The New York Times reported that Bloomberg has already moved 50 of his Bloomberg Philanthropies’ staff to his new political campaign headquarters in Times Square. Just how much of that quid-pro-quo was going on before the physical move to Bloomberg’s campaign headquarters is an open question. According to Bloomberg’s campaign filing with the Federal Election Commission, he acknowledged more than $300,000 in rent as a contribution-in-kind to his campaign for using the prior location of Bloomberg Philanthropies at 25 East 78th Street in Manhattan to work on his campaign prior to officially declaring his candidacy. The address is an 1897 mansion Bloomberg bought in 2006 to house his charity.
The New York Times also reported that the Bloomberg Family Foundation’s Chief Executive, Patricia E. Harris, has made the move as well as James Anderson, who had headed the Foundation’s Government Innovation program. “Overnight,” reported the Times, “Ms. Harris and Mr. Anderson went from providing cities around the country with grants to contacting mayors for support. Dozens of current and former mayors have since endorsed Mr. Bloomberg, including leaders from major cities like Houston, Memphis, Tampa and Washington.”
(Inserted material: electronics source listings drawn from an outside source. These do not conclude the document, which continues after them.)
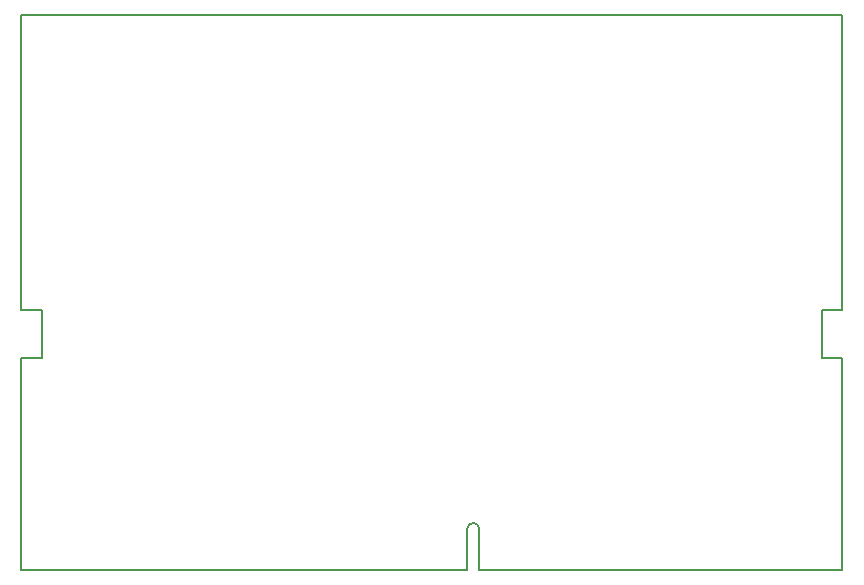
<source format=gko>
G04 Layer: BoardOutlineLayer*
G04 EasyEDA v6.5.22, 2022-12-22 19:37:34*
G04 67d28de8ea5d46aa8ff263e619622a75,b137401b17fb4d15a04862e99c0880a0,10*
G04 Gerber Generator version 0.2*
G04 Scale: 100 percent, Rotated: No, Reflected: No *
G04 Dimensions in millimeters *
G04 leading zeros omitted , absolute positions ,4 integer and 5 decimal *
%FSLAX45Y45*%
%MOMM*%

%ADD10C,0.1500*%
D10*
X400050Y-2050034D02*
G01*
X400050Y-2400045D01*
X3474974Y-2400045D01*
X3474974Y-599947D01*
X3299968Y-599947D01*
X3299968Y-199897D01*
X3474974Y-199897D01*
X3474974Y2299970D01*
X-3474991Y2299995D01*
X-3474991Y-199999D01*
X-3299968Y-199897D01*
X-3299968Y-599947D01*
X-3474991Y-599998D01*
X-3474973Y-2400045D01*
X299973Y-2400045D01*
X299973Y-2050034D01*
G75*
G01*
X399999Y-2049996D02*
G03*
X299999Y-2049996I-50000J0D01*

%LPD*%
M02*

</source>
There are many things that Michael Bloomberg has in common with Donald Trump — the antithesis of what most Democrats want to elect. Both are multi-billionaires; both have secret non-disclosure agreements with women who have accused them of sexual harassment; both have multi-billion-dollar private businesses which make no public filings, thus posing insurmountable conflicts of interest. In Bloomberg’s case, the bulk of his $61.5 billion net worth comes from leasing out his data terminals to Wall Street’s trading floors around the globe. At a time when Wall Street is looking more dangerous than ever and is in desperate need of reform, is Michael Bloomberg really going to bite the hand that feeds him?